Desde que el mundo es mundo y
los humanos emergimos como especie diferenciada del resto siempre han habido
tronos y alcantarillas porque pronto aprendimos que el primero en descubrir algo es el que se asegura el liderazgo y el que
consigue el poder sobre los demás, que acaban estando en sus manos para lo
mejor y para lo peor.
La historia de la humanidad
podría resumirse como una lucha sin cuartel contra sí misma, pues pese a no
dejar de considerarnos animales sociales, y por tanto gregarios, nunca hemos
dejado de lado la adoración a nuestro ego en singular. Si avistamos una mínima
posibilidad de erigirnos ganadores en algún terreno, no dudamos en ir a muerte
contra los otros para satisfacer ese sentimiento egocéntrico que nos ciega y
nos envenena, sin calcular el coste que ese capricho propio pueda tener para
toda nuestra comunidad.
Nunca
otra especie se ha dañado tanto a sí misma como nosotros. Por
fieras que sean ni por depravados que sean sus instintos, el resto de especies
animales siempre acaban pensando y actuando en beneficio de su especie, no de
su individualidad. Pero los humanos somos peculiares. Nos gusta ir de masters
del universo, de reyes que se creen legítimos merecedores de ocupar tronos en
medio de un mundo diverso y complejo en el que nos atrevemos a considerar todo
lo que no sea humano como inferior.
Si como especie actuamos con
esa prepotencia ante el resto de animales, como individuos tendemos a hacer lo
mismo con los de nuestra propia especie. No dudamos en utilizar a aquellos que
consideramos que no están a nuestra altura, ya sea por estatus o linaje, por
formación académica, por cuestiones raciales o por el nivel de ingresos
económicos. Desde tiempos inmemoriables, los humanos más privilegiados han
optado por servirse de las necesidades de los menos afortunados para
convertirlos en sus brazos ejecutores a la hora de levantar sus fastuosas
mansiones o palacios, o de labrar sus campos y cazar para surtir sus ricas
mesas de abundantes viandas. También se han servido de los más humildes de sus
pueblos para enviarlos a batallar y a dejarse la vida en las guerras que
estallaban cuando sus enfermizos egos chocaban con los egos de otros
gobernantes tan enfermos de poder como ellos. Tampoco han dudado en imponer la
esclavitud como recurso de mano de obra, no barata, sino totalmente gratuita,
ni en traficar con esos esclavos convirtiendo el mundo en un mercado de carne y
voluntades humanas que, a día de hoy, sigue facturando ingentes cantidades de
dinero que se traducen en más poder para quienes promueven la continuidad de
tan deplorable actividad.
No
siempre los que se erigen en el liderazgo resultan ser los mejores ni mucho
menos los más dignos. Muchas veces, son personas elegidas a dedo por
la clase empresarial, que no duda en financiar ambiciosas campañas electorales
para intentar por todos los medios que ese partido alcance el poder y así poder
gobernar ellos desde la sombra, legislando a favor de sus propios intereses.

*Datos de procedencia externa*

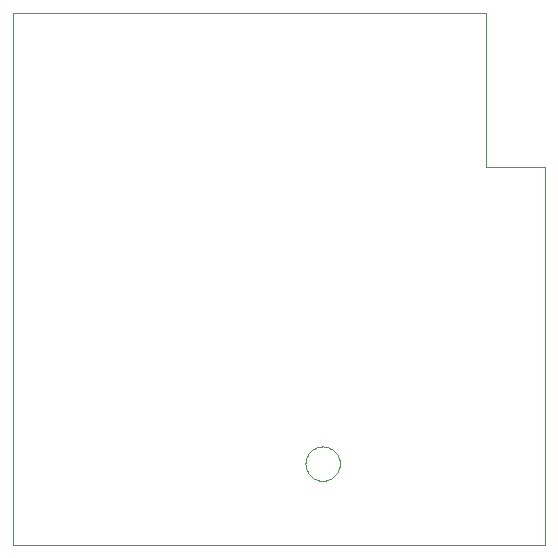
<source format=gbp>
G75*
%MOIN*%
%OFA0B0*%
%FSLAX24Y24*%
%IPPOS*%
%LPD*%
%AMOC8*
5,1,8,0,0,1.08239X$1,22.5*
%
%ADD10C,0.0000*%
D10*
X005744Y004971D02*
X023460Y004971D01*
X023460Y017570D01*
X021492Y017570D01*
X021492Y022688D01*
X005744Y022688D01*
X005744Y004971D01*
X015484Y007674D02*
X015486Y007721D01*
X015492Y007768D01*
X015501Y007814D01*
X015515Y007859D01*
X015532Y007903D01*
X015553Y007946D01*
X015577Y007986D01*
X015604Y008025D01*
X015635Y008061D01*
X015668Y008094D01*
X015704Y008125D01*
X015743Y008152D01*
X015783Y008176D01*
X015826Y008197D01*
X015870Y008214D01*
X015915Y008228D01*
X015961Y008237D01*
X016008Y008243D01*
X016055Y008245D01*
X016102Y008243D01*
X016149Y008237D01*
X016195Y008228D01*
X016240Y008214D01*
X016284Y008197D01*
X016327Y008176D01*
X016367Y008152D01*
X016406Y008125D01*
X016442Y008094D01*
X016475Y008061D01*
X016506Y008025D01*
X016533Y007986D01*
X016557Y007946D01*
X016578Y007903D01*
X016595Y007859D01*
X016609Y007814D01*
X016618Y007768D01*
X016624Y007721D01*
X016626Y007674D01*
X016624Y007627D01*
X016618Y007580D01*
X016609Y007534D01*
X016595Y007489D01*
X016578Y007445D01*
X016557Y007402D01*
X016533Y007362D01*
X016506Y007323D01*
X016475Y007287D01*
X016442Y007254D01*
X016406Y007223D01*
X016367Y007196D01*
X016327Y007172D01*
X016284Y007151D01*
X016240Y007134D01*
X016195Y007120D01*
X016149Y007111D01*
X016102Y007105D01*
X016055Y007103D01*
X016008Y007105D01*
X015961Y007111D01*
X015915Y007120D01*
X015870Y007134D01*
X015826Y007151D01*
X015783Y007172D01*
X015743Y007196D01*
X015704Y007223D01*
X015668Y007254D01*
X015635Y007287D01*
X015604Y007323D01*
X015577Y007362D01*
X015553Y007402D01*
X015532Y007445D01*
X015515Y007489D01*
X015501Y007534D01*
X015492Y007580D01*
X015486Y007627D01*
X015484Y007674D01*
M02*

</source>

Otras veces son personas que, simplemente, han heredado su sillón y se limitan
a dejar que pasen los días sin detenerse a enfocar los detalles de la realidad
que les está pasando por delante.
Dicen que corazón que no ve, corazón que no siente. Así, es casi imposible
poder llegar a empatizar con las dificultades que sufren los menos favorecidos
socialmente. Si nunca has bajado a una cloaca, ni te has dignado a dejarte caer
por los barrios más pobres de tu ciudad, ni te has preguntado cómo hace una
madre de familia con el marido en paro o ausente para estirar hasta fin de mes
los pocos euros que percibe de prestación sin que sus hijos lleguen a pasar
hambre, entonces no tendrías derecho a erigirte en líder de nada porque no
tienes ni idea de la realidad que sufre todos los días el pueblo al que crees
dirigir.
El
poder siempre se acaba sosteniendo sobre una base corrupta y alimentándose de las desigualdades
sociales y el desconcierto general. Si repasamos nuestra historia como
humanos, al menos la que dejaron escrita los primeros historiadores, veremos
que siempre ha sido así, desde los antiguos espartanos y los persas, hasta las
legiones romanas, los bárbaros del norte de Europa, los musulmanes que nos
invadieron en el siglo VIII, los francos que llegaron después, el surgimiento
del feudalismo, la Inquisición, el descubrimiento de América con todas las
matanzas, aberraciones y dolor que provocó en tantas personas, las guerras
napoleónicas, las guerras de sucesión en diferentes partes del mundo y las dos
guerras mundiales, entre muchas otras páginas negras de un libro que, más que
venerar, quizá deberíamos quemar en la hoguera y tratar de empezar de cero para
intentar escribir una historia que nos dignifique un poco más.
Un
mundo ideal debería ser aquel en que no fuesen necesarios ni los tronos ni las
alcantarillas. Un mundo en el que se educase a la gente desde
muy pequeña en la cooperación y no en la competición. En el que cada uno
aprendiese muy pronto a ser
autodependiente, a vivir por y para aquello que de verdad va a necesitar, sin caer en la esclavitud de los engañosos
deseos, sin hipotecarse la vida por tener cosas que, en realidad, no le van
a hacer feliz. Y un mundo en el que se nos concienciara desde niños en la
necesidad de preservar el planeta para que las generaciones que nos sucedan
encuentren un paisaje en el que desarrollarse que les resulte más acogedor del
que hemos heredado nosotros.
La mejor manera de reducir las
cloacas es dejar de producir residuos innecesarios, comprometiéndonos a
reciclar más y a consumir productos más sostenibles; y tal vez la mejor forma de
combatir la corrupción que lo acaba pudriendo todo sea empezando a cultivar
valores que nos alejen del culto al propio ego.